===== THE RECORDS
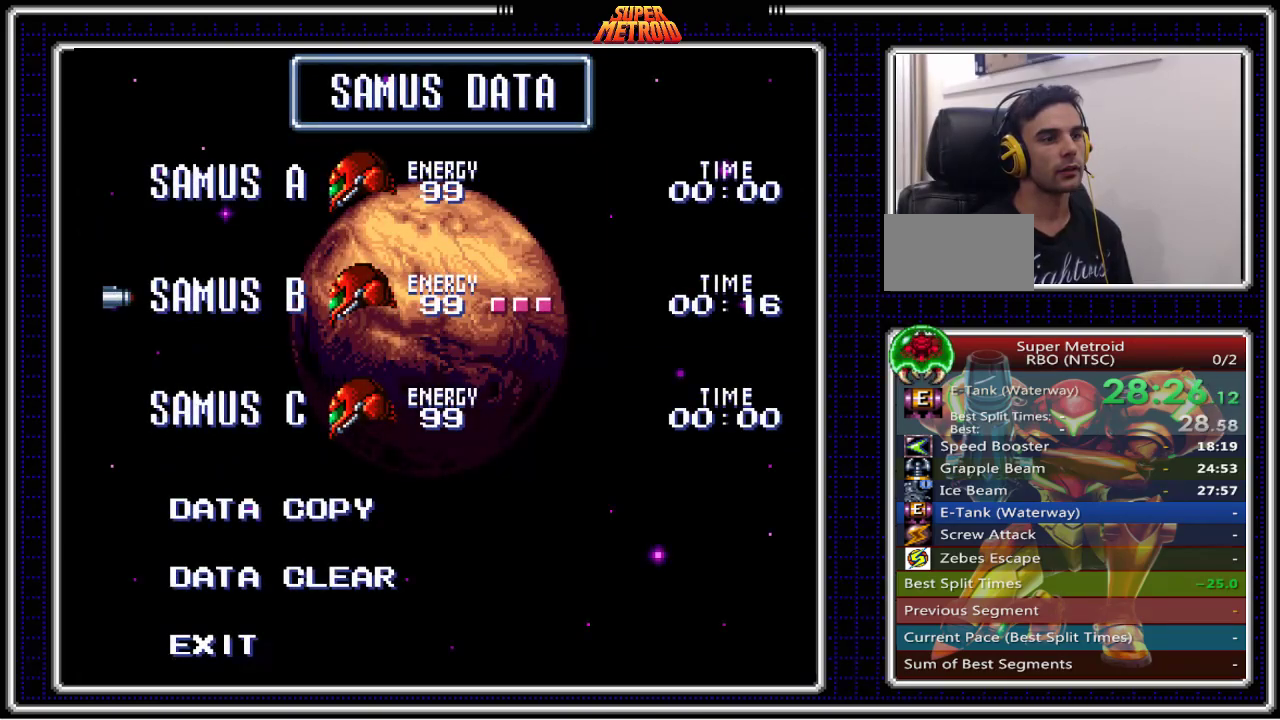
{"dt_ms": 500, "buttons": [], "events": [[67, "A", "down"], [133, "A", "up"], [250, "A", "down"], [300, "A", "up"], [450, "A", "down"], [467, "A", "up"]]}
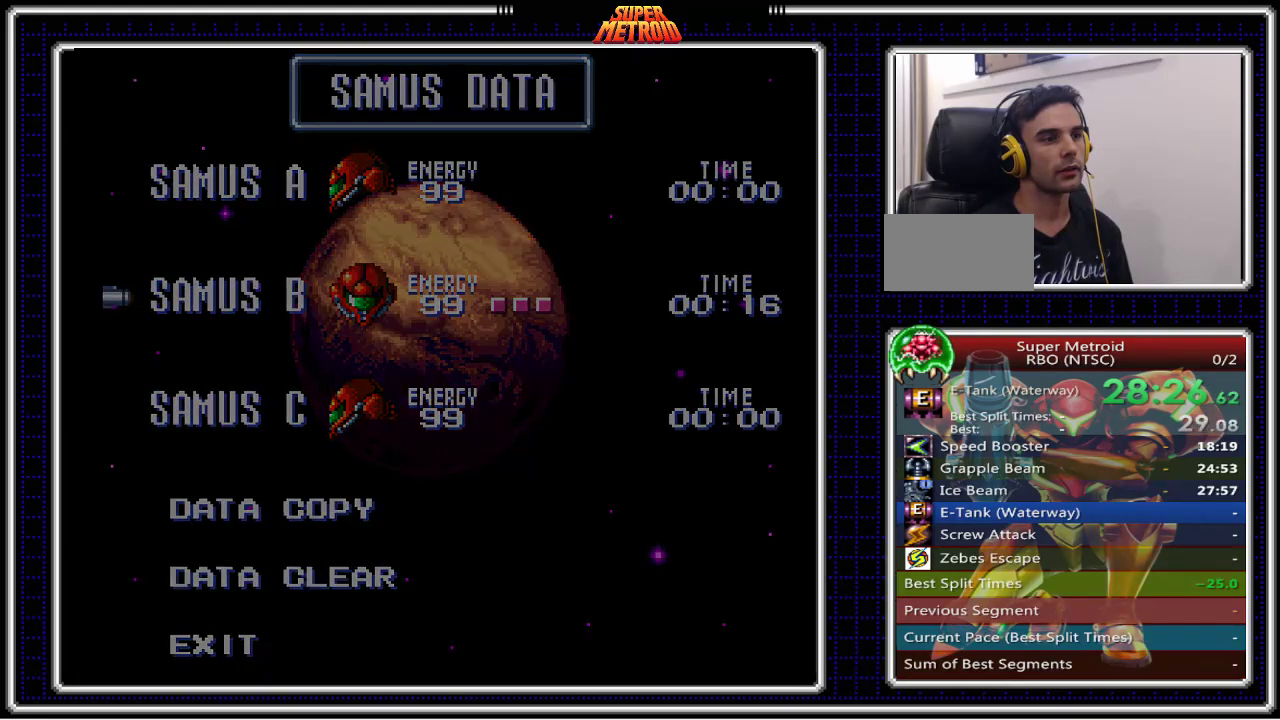
{"dt_ms": 500, "buttons": ["A"], "events": [[117, "A", "down"], [183, "A", "up"], [317, "A", "down"], [383, "A", "up"], [483, "A", "down"]]}
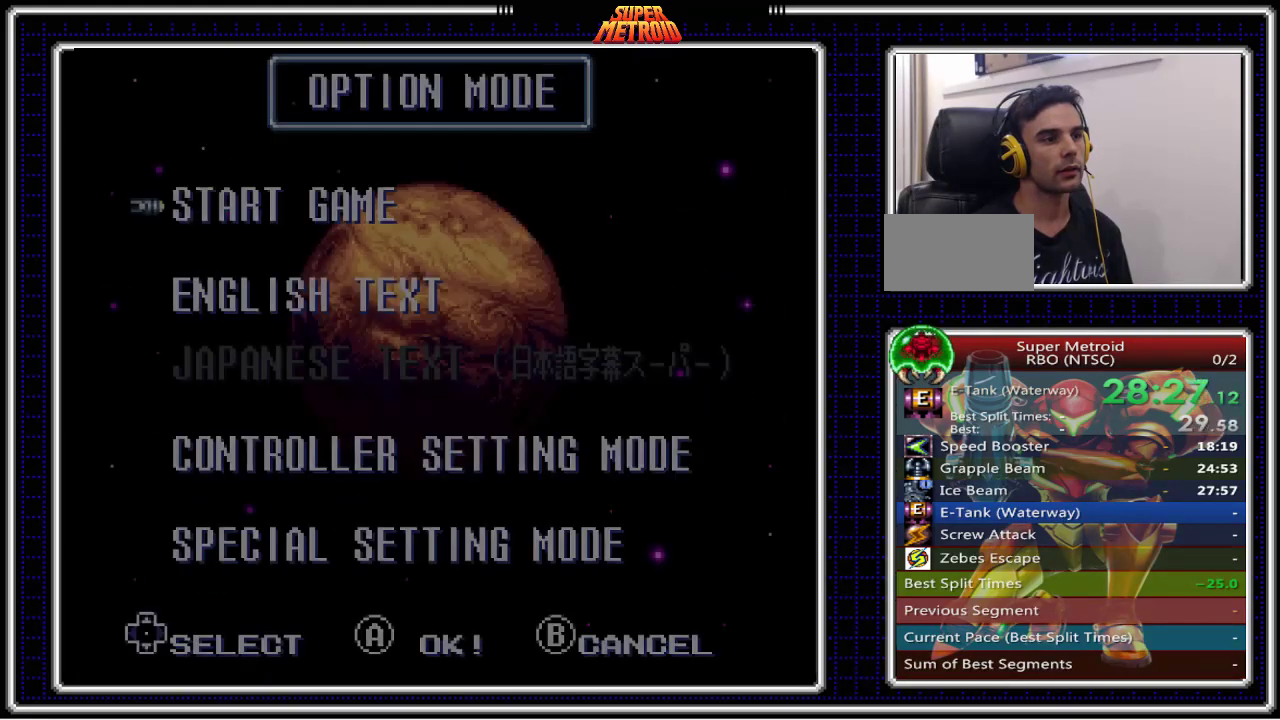
{"dt_ms": 500, "buttons": [], "events": [[67, "A", "up"], [150, "A", "down"], [267, "A", "up"], [333, "A", "down"], [433, "A", "up"]]}
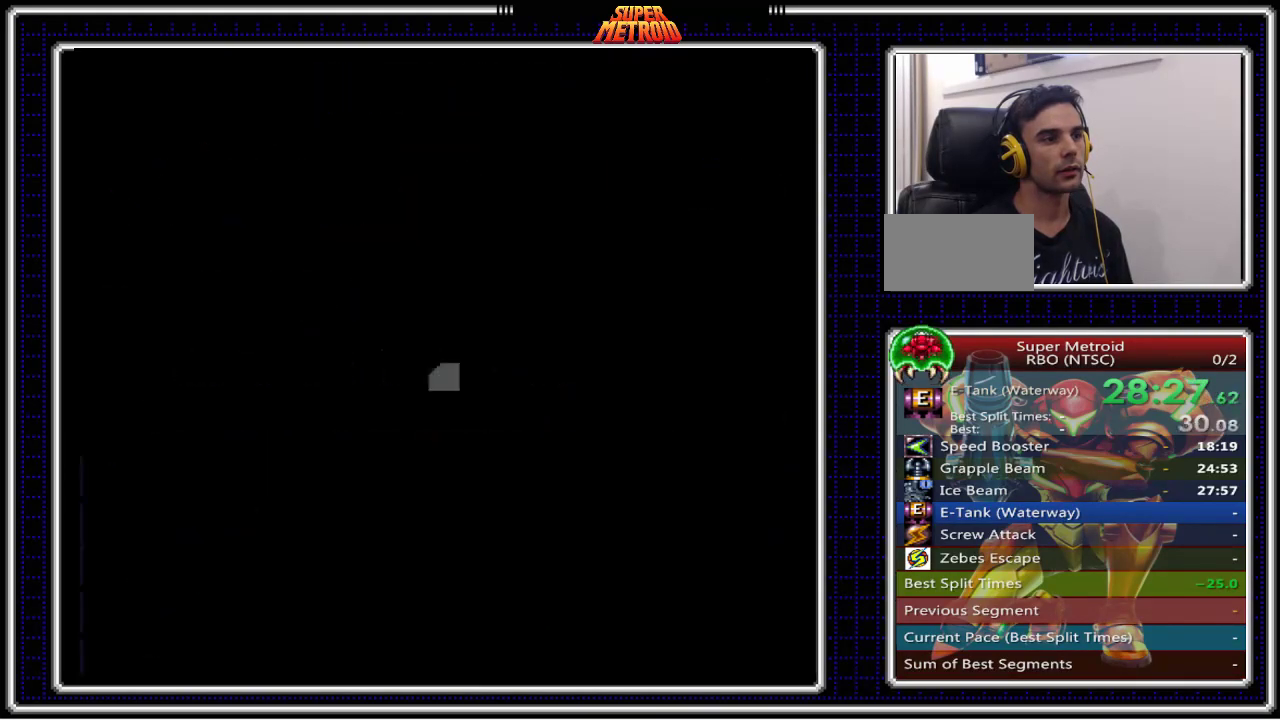
{"dt_ms": 500, "buttons": [], "events": [[17, "A", "down"], [117, "A", "up"], [217, "A", "down"], [300, "A", "up"], [400, "A", "down"], [467, "A", "up"]]}
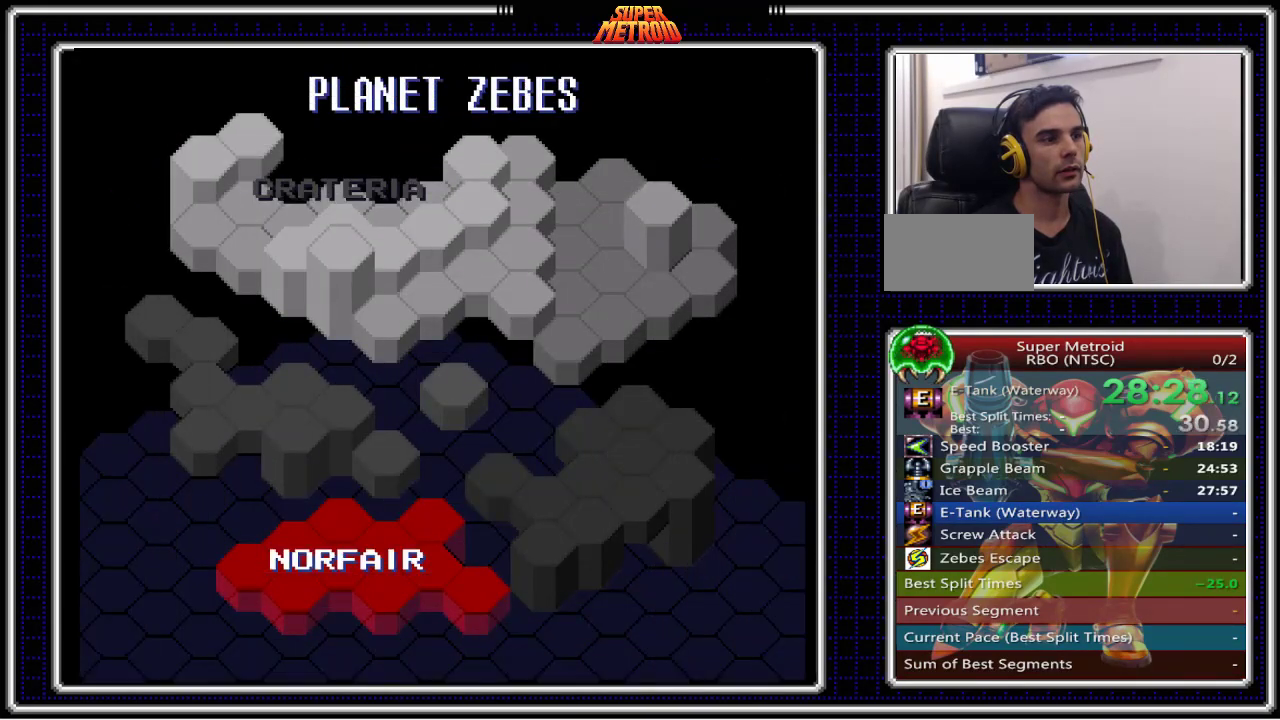
{"dt_ms": 500, "buttons": [], "events": [[67, "A", "down"], [150, "A", "up"], [250, "A", "down"], [317, "A", "up"], [417, "A", "down"], [483, "A", "up"]]}
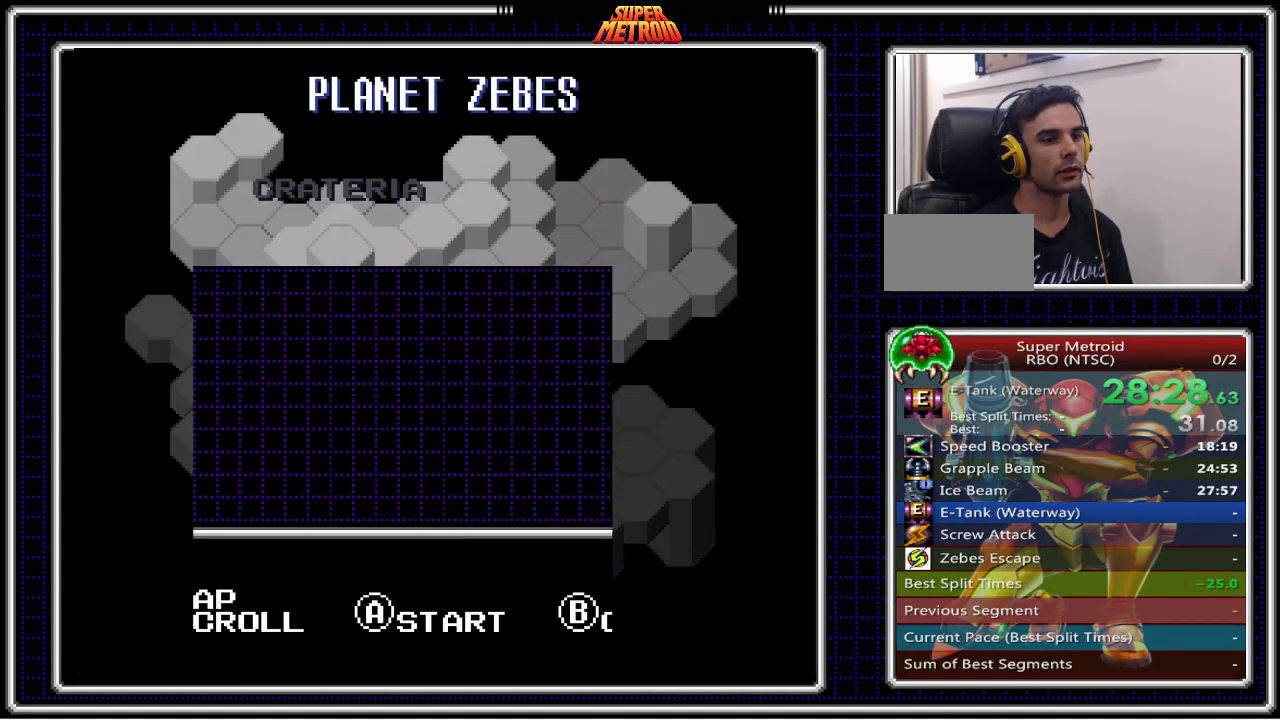
{"dt_ms": 500, "buttons": [], "events": [[83, "A", "down"], [150, "A", "up"], [250, "A", "down"], [333, "A", "up"], [450, "A", "down"], [483, "A", "up"]]}
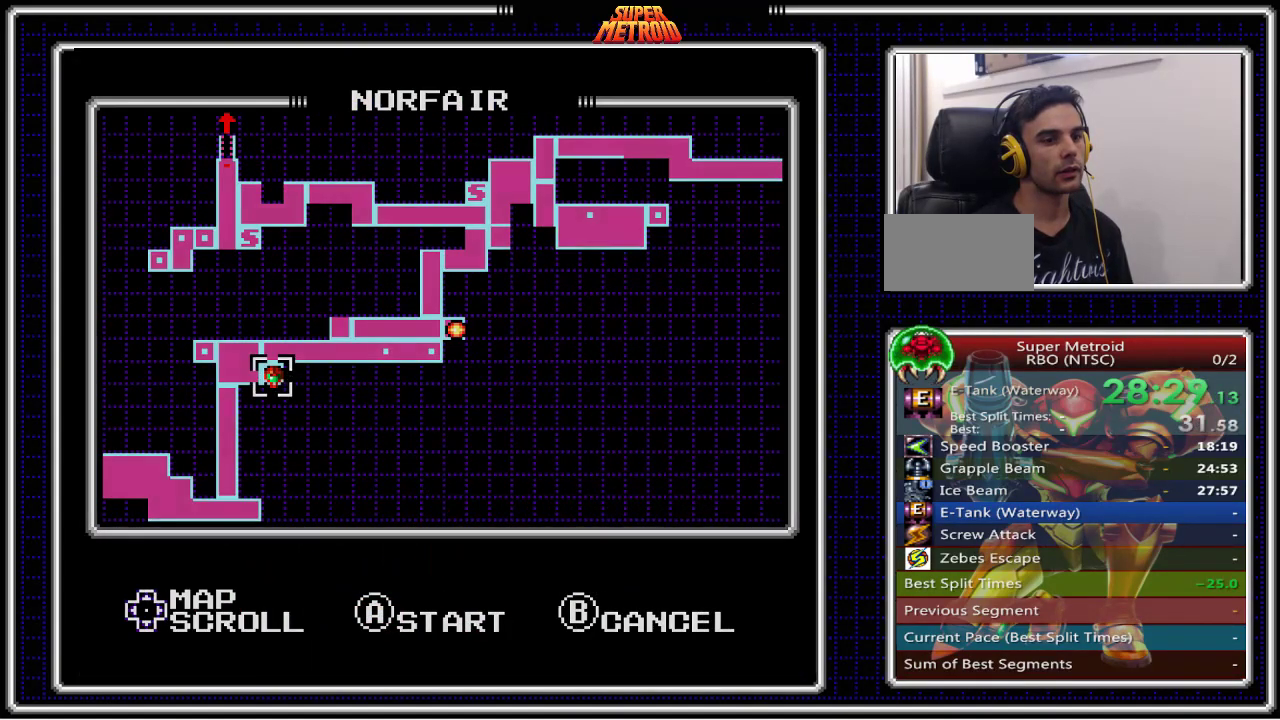
{"dt_ms": 500, "buttons": [], "events": [[100, "A", "down"], [167, "A", "up"], [267, "A", "down"], [317, "A", "up"]]}
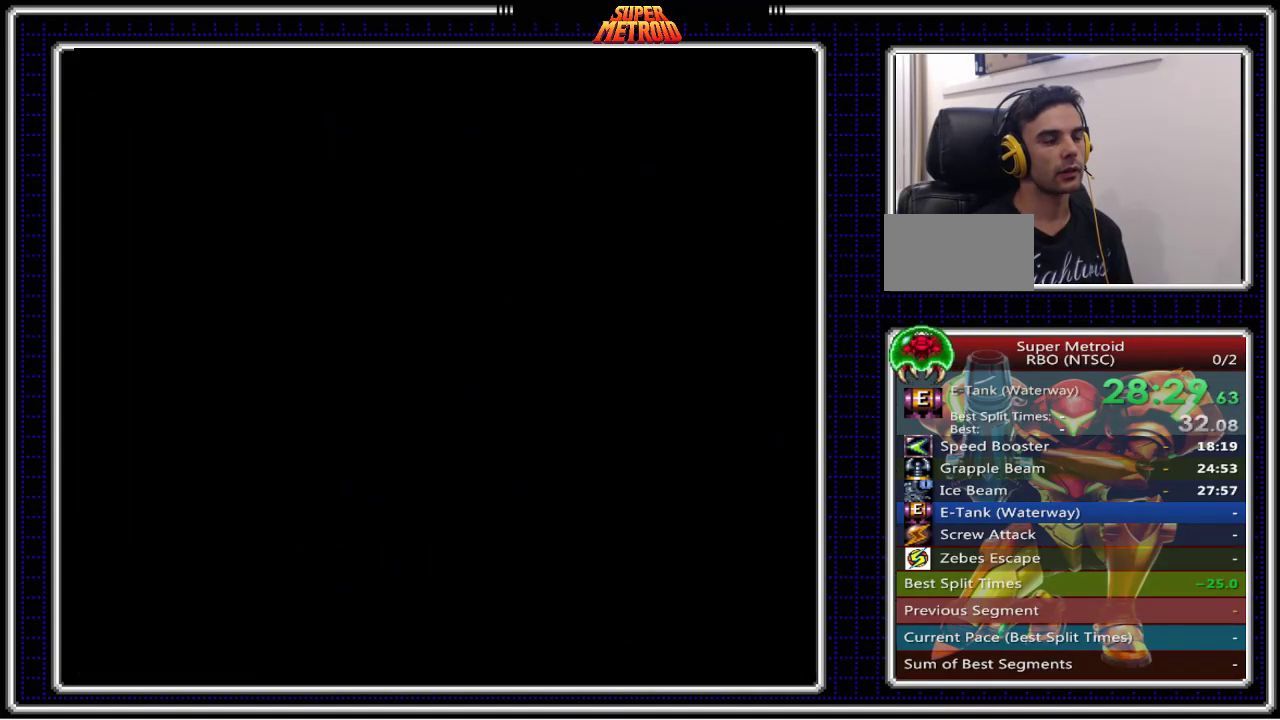
{"dt_ms": 500, "buttons": ["B"], "events": [[33, "B", "down"]]}
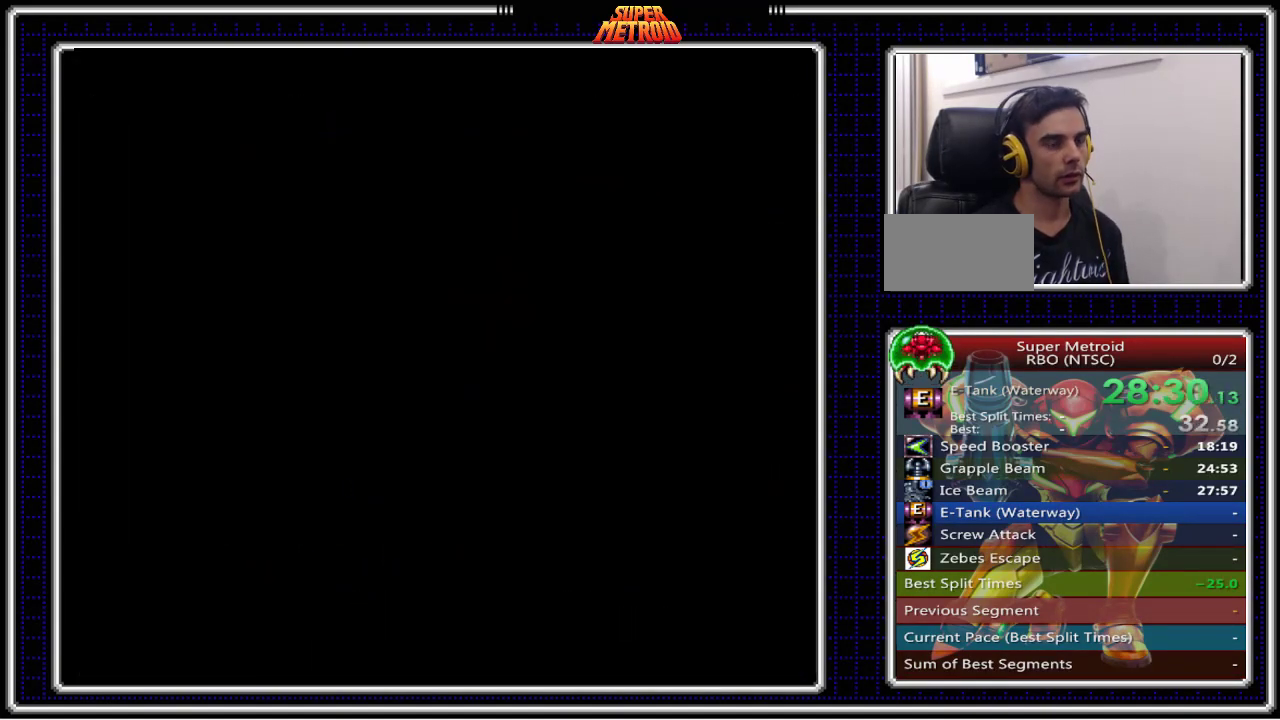
{"dt_ms": 500, "buttons": ["B"], "events": []}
==========
WORK INSTRUCTION:
Above are the records; give them all again exactly, apart from the pictures.

OUTPUT FOR THIS TASK:
{"dt_ms": 500, "buttons": [], "events": [[67, "A", "down"], [133, "A", "up"], [250, "A", "down"], [300, "A", "up"], [450, "A", "down"], [467, "A", "up"]]}
{"dt_ms": 500, "buttons": ["A"], "events": [[117, "A", "down"], [183, "A", "up"], [317, "A", "down"], [383, "A", "up"], [483, "A", "down"]]}
{"dt_ms": 500, "buttons": [], "events": [[67, "A", "up"], [150, "A", "down"], [267, "A", "up"], [333, "A", "down"], [433, "A", "up"]]}
{"dt_ms": 500, "buttons": [], "events": [[17, "A", "down"], [117, "A", "up"], [217, "A", "down"], [300, "A", "up"], [400, "A", "down"], [467, "A", "up"]]}
{"dt_ms": 500, "buttons": [], "events": [[67, "A", "down"], [150, "A", "up"], [250, "A", "down"], [317, "A", "up"], [417, "A", "down"], [483, "A", "up"]]}
{"dt_ms": 500, "buttons": [], "events": [[83, "A", "down"], [150, "A", "up"], [250, "A", "down"], [333, "A", "up"], [450, "A", "down"], [483, "A", "up"]]}
{"dt_ms": 500, "buttons": [], "events": [[100, "A", "down"], [167, "A", "up"], [267, "A", "down"], [317, "A", "up"]]}
{"dt_ms": 500, "buttons": ["B"], "events": [[33, "B", "down"]]}
{"dt_ms": 500, "buttons": ["B"], "events": []}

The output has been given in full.